Senator for Maritimes Divisional, Maritimes (Division)
- In office 1990–1993
- Appointed by: Brian Mulroney

Personal details
- Born: September 6, 1938 (age 87) Hopetown, Quebec
- Party: Progressive Conservative

= James W. Ross =

Canadian politician (born 1938)

James W. Ross, CM (born September 6, 1938) is a Canadian businessman and former Canadian senator.

Ross was one of eight senators appointed directly by the Queen on the advice of Prime Minister Brian Mulroney under Section 26 of the Constitution Act, 1867 to pass the Goods and Services Tax. The measure faced defeat in the Liberal-dominated Senate. So, Mulroney utilized a previously unused constitutional provision that would allow him to temporarily expand the size of the upper house by a total of eight senators (two per region) in order to ensure he had enough votes to enact the GST into law.

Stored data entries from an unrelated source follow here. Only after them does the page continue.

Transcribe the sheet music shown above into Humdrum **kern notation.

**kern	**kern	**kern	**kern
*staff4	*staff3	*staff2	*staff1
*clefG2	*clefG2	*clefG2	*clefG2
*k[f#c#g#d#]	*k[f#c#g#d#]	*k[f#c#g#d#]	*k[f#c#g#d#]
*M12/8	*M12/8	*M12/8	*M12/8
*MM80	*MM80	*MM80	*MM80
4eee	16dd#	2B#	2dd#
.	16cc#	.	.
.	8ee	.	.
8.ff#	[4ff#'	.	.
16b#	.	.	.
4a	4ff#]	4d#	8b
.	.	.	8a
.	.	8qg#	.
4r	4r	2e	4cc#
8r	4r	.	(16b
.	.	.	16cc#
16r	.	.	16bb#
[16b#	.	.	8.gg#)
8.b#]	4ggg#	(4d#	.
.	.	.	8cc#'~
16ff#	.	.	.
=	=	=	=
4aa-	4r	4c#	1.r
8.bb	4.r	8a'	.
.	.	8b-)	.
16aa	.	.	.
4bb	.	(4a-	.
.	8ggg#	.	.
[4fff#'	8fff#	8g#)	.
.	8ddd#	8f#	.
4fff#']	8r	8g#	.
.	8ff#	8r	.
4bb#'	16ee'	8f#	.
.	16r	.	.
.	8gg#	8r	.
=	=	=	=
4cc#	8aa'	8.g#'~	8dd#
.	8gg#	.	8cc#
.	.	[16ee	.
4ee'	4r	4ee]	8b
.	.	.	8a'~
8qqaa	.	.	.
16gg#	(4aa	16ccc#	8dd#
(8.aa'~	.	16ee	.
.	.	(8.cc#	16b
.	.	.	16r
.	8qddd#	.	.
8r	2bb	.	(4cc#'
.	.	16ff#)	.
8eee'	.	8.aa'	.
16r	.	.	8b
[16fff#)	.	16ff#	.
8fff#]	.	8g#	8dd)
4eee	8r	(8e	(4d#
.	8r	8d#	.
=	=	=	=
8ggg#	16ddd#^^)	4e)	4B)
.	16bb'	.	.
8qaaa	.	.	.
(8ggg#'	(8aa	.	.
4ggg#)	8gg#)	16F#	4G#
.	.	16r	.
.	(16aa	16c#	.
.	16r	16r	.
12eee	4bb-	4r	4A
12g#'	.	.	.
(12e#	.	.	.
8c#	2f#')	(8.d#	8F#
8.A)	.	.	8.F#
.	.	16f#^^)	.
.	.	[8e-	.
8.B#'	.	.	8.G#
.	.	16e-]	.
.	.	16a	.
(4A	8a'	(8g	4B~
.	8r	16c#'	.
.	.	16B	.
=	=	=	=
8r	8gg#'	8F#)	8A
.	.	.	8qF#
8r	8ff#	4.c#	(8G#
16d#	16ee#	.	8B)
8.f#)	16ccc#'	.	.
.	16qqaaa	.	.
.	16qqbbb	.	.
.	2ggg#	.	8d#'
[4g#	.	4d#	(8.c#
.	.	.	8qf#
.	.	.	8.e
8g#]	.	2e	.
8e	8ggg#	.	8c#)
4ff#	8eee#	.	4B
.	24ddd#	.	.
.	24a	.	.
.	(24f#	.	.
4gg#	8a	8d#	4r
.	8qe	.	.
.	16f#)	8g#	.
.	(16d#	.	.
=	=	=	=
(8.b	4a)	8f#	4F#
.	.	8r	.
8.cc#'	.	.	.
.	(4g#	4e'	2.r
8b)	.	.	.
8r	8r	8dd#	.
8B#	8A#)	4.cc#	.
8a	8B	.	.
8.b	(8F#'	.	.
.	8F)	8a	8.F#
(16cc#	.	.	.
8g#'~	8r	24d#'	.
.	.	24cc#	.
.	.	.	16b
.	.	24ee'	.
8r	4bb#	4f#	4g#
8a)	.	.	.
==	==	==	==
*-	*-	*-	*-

A businessman by trade, Ross resigned from the Senate in May 1993, after only 972 days, to return to public life. At the age of 55, he was entitled to remain in the Senate for a further 20 years before being forced to retire.

Ross remains active in Fredericton, New Brunswick, as a philanthropist and businessman. In 1994, he founded Partners For Youth Inc., a non-profit organization built on a community partnership model that uses adventure-based counseling to help young people.

While most senators sit as representatives of a province or territory, Ross and the seven other senators appointed under Section 26 represented regions. Hence, Ross and Michael Forrestall sat as senators representing the Maritimes rather than a particular province.

In 1999, he was made a Member of the Order of Canada.